## EXTRACT TO READ

>>>>>

Typewriter 1: A black Erika manual from the 1930s. Used by my grandmother Hildegard in Berlin and Stockholm. It smells intoxicatingly inky. On the inside of the leather carrying case are three worn address labels, all my grandfather's, from three countries. My uncle Heye sent me a letter about the typewriter. He writes:
"During the Great Depression in 1929 my father lost his job. It was then my mother started writing. She wrote plays for children, short stories, articles in family journals and so on. We lived with my grandparents for nearly six years and the little typewriter has earned many a garment to us children."
Typewriter 2: A 1981 Smith-Corona electric portable given to me by my mother as a college graduation present. This typewriter makes me a feel little guilty. I had every intention of writing a novel on it, but discovered I had nothing to write about. The Smith-Corona was the perfect, most meaningful present my mother could have given me, and but I wasn't ready for it. It has a sticker on it that proclaims the typewriter shop's 75th anniversary in Williamsville. I'm guessing it went out of business soon after, unless it started selling Macs and PCs.

<<<<<

## DATA BLOCK
>>>>>

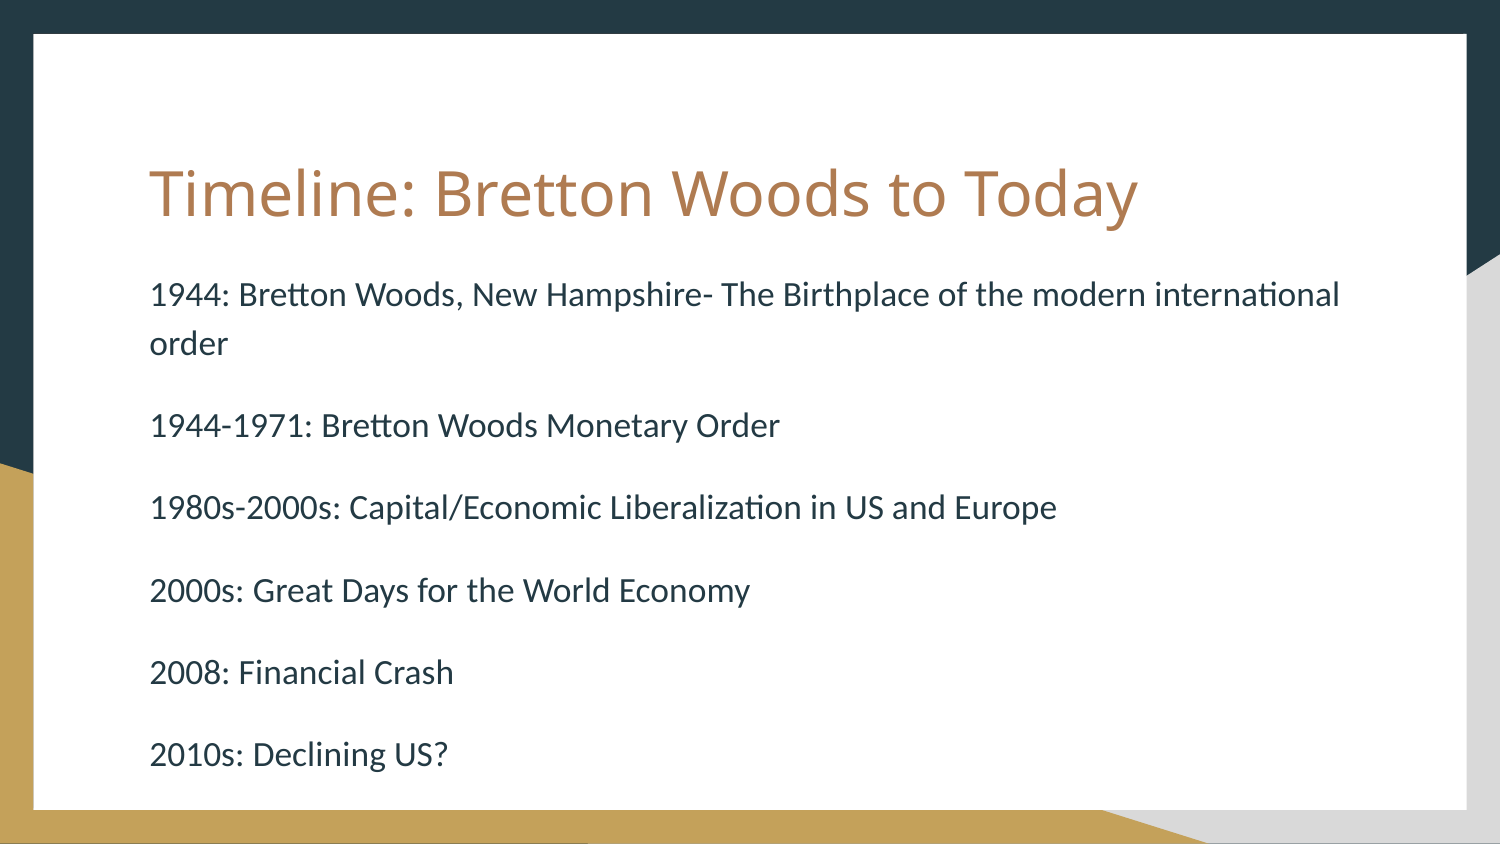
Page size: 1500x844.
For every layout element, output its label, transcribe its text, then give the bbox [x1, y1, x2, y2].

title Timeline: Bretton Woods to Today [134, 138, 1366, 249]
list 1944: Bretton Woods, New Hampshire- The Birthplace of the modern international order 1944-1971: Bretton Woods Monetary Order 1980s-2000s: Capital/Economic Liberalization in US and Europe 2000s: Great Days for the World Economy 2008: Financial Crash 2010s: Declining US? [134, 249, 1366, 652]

<<<<<

## THE TASKS
**1)** Decide whether each statement agrees with the text about the two typewriters. For each one, answer yes or no and quote the words from the text that settle it.
(a) The grandmother began writing after the grandfather lost his job during the Great Depression.
(b) The Smith-Corona was a gift for finishing high school.
(c) The three address labels inside the Erika's carrying case belonged to the grandmother.
**2)** Write what comes next in the text about the two typewriters, starting after its final sentence.

## RESPONSES IN ORDER
**1)**
(a) Yes: "During the Great Depression in 1929 my father lost his job. It was then my mother started writing."
(b) No: "given to me by my mother as a college graduation present"
(c) No: "three worn address labels, all my grandfather's, from three countries"

**2)**
Typewriter 3: An IBM Selectric. It weighs more than most boat anchors. I had it completely refurbished, schlepping it downtown on the F train to the repair shop. Listen to it hum. It's waiting with breathless anticipation to power your next keystroke, your next line of deathless prose. Once it warms up it perfumes the room with the scent of its new lubricating oil, nice but not up to the standards of Hildegard's Erika. The electric cord has two prongs, not three.
The thing about typewriters, in my experience, is that they don't write by themselves, even the electrics. You need to sit in front of them and press down the keys before any words appear. My grandmother did this as a way of buying her kids something without having to ask her parents for money, and perhaps to keep sane. I'm guessing the Erika held no great romantic attachment for her; it was tool, a crowbar to wrest a few moments to do something she was good at from a couple of epically bad decades.
I like typewriters. Their keystrokes sound like applause to me, the warning bell before the margin a tiny ring of approbation for my efforts. Still, they're so 20th century. I prefer another method, one that makes editing a snap and doesn't require Wite-Out.
I'm writing this by hand.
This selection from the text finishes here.